Tareas>
1/ Enumera las frases que, según el texto sobre la depresión, repite el bucle mental de quien la padece.
2/ Según el texto sobre la depresión, ¿por qué la visión de López-Ibor fue revolucionaria en su momento? Responde en una a tres oraciones.
3/ Prosigue el texto sobre la depresión a partir de su última oración.

──────── Texto proporcionado ────────

Cuando sentir no basta: la depresión entre la emoción y el pensamiento
Durante
años, la depresión fue entendida como una enfermedad del alma, un dolor sin
herida visible. El psiquiatra español Juan José López-Ibor la definía como una
"enfermedad de los sentimientos", una tristeza profunda que lo
impregnaba todo, sin que siempre existiera una causa aparente. Su mirada,
compasiva y pionera, abría un camino distinto: dejar de ver al depresivo como
alguien “loco” y empezar a comprenderlo como alguien profundamente herido por
dentro.
Esta visión
fue, en su momento, revolucionaria. Permitía hablar de melancolía sin estigma,
de sufrimiento emocional como parte de lo humano. Y traía consigo una
esperanza: lo emocional —decía López-Ibor— puede renacer. A diferencia de una
pierna amputada, el sentimiento puede volver a florecer.
Sin embargo,
los avances de la ciencia y de la psicoterapia han ampliado este enfoque. Hoy
sabemos que la depresión no solo es cuestión de sentir, sino también de pensar.
No basta con nombrar la tristeza: hay que observar también el diálogo interno
que la sostiene.
Quien padece
depresión no solo se siente mal: piensa mal de sí mismo, del mundo y del
futuro. Lo que comenzó como un sentimiento se convierte en una idea fija,
un bucle mental que repite: “no valgo”, “nada cambia”, “todo es gris”. Este
patrón de pensamiento, descrito por Aaron T. Beck como la “tríada cognitiva
depresiva”, es como un túnel oscuro que distorsiona la percepción y la
esperanza.
La sabiduría
popular lo resume bien: “Lo ve todo negro”. Y no es solo una forma de
hablar. Estudios en neurociencia muestran que, con bajos niveles de serotonina,
incluso los colores parecen más apagados. La química y la emoción se
entrelazan.

──────── Datos proporcionados ────────

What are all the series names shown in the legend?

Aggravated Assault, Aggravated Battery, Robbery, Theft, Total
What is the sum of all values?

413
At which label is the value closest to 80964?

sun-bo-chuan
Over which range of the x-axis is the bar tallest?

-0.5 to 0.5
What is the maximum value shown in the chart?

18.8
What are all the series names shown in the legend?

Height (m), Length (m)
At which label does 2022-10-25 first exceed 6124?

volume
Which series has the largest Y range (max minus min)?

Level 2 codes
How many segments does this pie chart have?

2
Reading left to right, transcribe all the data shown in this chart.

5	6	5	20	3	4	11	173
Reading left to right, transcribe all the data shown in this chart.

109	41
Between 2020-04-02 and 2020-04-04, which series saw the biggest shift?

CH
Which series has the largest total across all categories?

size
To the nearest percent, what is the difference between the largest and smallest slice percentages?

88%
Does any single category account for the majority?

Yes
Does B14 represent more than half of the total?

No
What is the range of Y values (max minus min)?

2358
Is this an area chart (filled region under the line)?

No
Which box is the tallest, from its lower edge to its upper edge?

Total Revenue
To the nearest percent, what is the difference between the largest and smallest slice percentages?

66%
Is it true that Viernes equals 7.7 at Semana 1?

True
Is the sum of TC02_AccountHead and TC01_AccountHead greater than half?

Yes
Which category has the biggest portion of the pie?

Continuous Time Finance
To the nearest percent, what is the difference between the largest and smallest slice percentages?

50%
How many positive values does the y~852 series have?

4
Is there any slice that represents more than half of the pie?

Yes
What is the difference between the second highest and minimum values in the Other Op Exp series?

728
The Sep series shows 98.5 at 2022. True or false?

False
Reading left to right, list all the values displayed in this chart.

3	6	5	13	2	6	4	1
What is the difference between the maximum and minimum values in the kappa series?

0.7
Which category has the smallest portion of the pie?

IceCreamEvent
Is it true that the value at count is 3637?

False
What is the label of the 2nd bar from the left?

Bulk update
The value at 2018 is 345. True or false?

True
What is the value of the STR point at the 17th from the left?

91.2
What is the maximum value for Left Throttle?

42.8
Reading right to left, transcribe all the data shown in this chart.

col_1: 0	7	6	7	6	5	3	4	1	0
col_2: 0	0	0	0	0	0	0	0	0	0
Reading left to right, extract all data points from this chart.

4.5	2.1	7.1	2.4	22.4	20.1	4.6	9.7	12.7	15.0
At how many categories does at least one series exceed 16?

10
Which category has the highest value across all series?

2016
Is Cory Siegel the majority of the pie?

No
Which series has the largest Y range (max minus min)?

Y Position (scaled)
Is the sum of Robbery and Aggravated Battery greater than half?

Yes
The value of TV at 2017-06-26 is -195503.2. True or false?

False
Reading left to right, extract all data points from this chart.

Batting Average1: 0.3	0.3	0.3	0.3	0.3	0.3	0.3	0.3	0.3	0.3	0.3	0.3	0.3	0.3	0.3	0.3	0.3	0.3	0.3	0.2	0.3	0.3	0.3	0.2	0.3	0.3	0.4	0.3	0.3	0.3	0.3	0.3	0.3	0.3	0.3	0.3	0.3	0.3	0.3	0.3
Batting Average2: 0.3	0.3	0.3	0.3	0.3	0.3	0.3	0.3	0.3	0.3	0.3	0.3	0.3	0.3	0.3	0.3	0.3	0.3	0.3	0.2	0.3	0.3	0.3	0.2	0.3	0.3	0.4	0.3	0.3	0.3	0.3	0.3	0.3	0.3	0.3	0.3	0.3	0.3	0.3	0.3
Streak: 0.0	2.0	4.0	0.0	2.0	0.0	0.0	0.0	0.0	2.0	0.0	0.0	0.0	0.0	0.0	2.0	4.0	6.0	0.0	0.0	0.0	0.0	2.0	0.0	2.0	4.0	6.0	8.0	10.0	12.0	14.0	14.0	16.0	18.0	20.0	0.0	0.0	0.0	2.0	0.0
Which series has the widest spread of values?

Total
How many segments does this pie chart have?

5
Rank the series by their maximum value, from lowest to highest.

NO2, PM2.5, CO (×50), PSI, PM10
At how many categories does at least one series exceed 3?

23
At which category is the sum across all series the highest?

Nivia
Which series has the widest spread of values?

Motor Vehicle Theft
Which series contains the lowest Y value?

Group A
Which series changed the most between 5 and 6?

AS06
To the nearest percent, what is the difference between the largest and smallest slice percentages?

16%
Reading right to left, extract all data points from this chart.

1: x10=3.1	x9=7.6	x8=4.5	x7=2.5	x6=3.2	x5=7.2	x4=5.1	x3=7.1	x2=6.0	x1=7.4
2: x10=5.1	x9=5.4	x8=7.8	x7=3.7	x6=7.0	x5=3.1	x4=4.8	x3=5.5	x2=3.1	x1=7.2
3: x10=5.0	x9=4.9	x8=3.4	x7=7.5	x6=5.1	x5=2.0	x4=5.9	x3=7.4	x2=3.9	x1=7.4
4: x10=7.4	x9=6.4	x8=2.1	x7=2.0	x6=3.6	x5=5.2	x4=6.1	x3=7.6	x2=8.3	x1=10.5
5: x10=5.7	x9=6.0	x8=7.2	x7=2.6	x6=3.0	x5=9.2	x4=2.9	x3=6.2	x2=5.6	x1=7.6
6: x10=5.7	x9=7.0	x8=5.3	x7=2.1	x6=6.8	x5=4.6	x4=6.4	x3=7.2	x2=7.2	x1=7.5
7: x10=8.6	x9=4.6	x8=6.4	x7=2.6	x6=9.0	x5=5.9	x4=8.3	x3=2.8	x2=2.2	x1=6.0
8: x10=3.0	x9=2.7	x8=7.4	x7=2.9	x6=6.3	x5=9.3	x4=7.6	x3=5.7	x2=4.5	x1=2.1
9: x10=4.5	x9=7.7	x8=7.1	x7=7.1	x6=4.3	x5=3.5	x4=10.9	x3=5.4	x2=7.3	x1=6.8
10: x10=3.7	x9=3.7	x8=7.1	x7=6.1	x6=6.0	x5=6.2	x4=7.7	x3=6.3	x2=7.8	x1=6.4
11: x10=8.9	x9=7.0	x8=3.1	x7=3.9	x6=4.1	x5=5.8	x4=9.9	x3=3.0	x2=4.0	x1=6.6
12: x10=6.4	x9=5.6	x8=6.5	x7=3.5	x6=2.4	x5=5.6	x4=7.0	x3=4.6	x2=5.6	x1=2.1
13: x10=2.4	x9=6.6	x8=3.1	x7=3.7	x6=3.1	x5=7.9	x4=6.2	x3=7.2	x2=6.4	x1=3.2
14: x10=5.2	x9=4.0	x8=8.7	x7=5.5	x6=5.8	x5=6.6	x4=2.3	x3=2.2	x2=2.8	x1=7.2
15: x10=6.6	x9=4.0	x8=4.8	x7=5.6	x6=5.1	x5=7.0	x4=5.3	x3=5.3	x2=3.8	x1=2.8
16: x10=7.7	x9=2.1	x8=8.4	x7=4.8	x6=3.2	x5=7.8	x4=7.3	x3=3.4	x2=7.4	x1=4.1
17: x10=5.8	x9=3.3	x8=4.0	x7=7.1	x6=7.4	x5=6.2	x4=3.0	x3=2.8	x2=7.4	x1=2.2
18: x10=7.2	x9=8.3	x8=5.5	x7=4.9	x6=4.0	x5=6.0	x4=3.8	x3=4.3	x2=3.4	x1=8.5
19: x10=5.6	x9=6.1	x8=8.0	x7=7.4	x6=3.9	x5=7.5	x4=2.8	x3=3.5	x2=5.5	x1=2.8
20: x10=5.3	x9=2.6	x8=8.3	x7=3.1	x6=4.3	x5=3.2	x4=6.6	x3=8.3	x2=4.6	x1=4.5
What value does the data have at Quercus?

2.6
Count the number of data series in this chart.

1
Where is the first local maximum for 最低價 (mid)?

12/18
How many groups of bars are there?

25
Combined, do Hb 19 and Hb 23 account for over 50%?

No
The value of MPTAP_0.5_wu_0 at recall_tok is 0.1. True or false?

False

────────

Resultados>
1/ "no valgo", "nada cambia", "todo es gris"

2/ Permitía hablar de la melancolía sin estigma y del sufrimiento emocional como parte de lo humano. Además, traía la esperanza de que lo emocional puede renacer.

3/
Pero también
ocurre lo contrario: cuando estamos enamorados, motivados o inspirados, el
mundo se llena de luz. ¿Qué ha cambiado? No necesariamente las circunstancias
externas, sino la forma en que el cerebro las interpreta.
Por eso, hoy
los tratamientos más eficaces contra la depresión no se limitan a “animar” al
paciente. Se enfocan en enseñar a pensar distinto, en cuestionar creencias
automáticas, en reformular la percepción que tenemos de nosotros mismos. La
terapia cognitiva, el mindfulness y otras intervenciones trabajan precisamente
sobre esa base: el pensamiento se puede entrenar, como un músculo.
La buena
noticia es esta: pensar también se aprende, y pensar mejor puede ayudar
a sentir mejor. El sentimiento y el pensamiento no son enemigos: son aliados.
Sanar uno, transforma al otro.
Hablar de
depresión, entonces, ya no es solo hablar de tristeza. Es hablar de ideas que
se enquistan, de creencias que enferman, de emociones que piden ser
comprendidas y de pensamientos que, con ayuda, pueden volver a ser luz.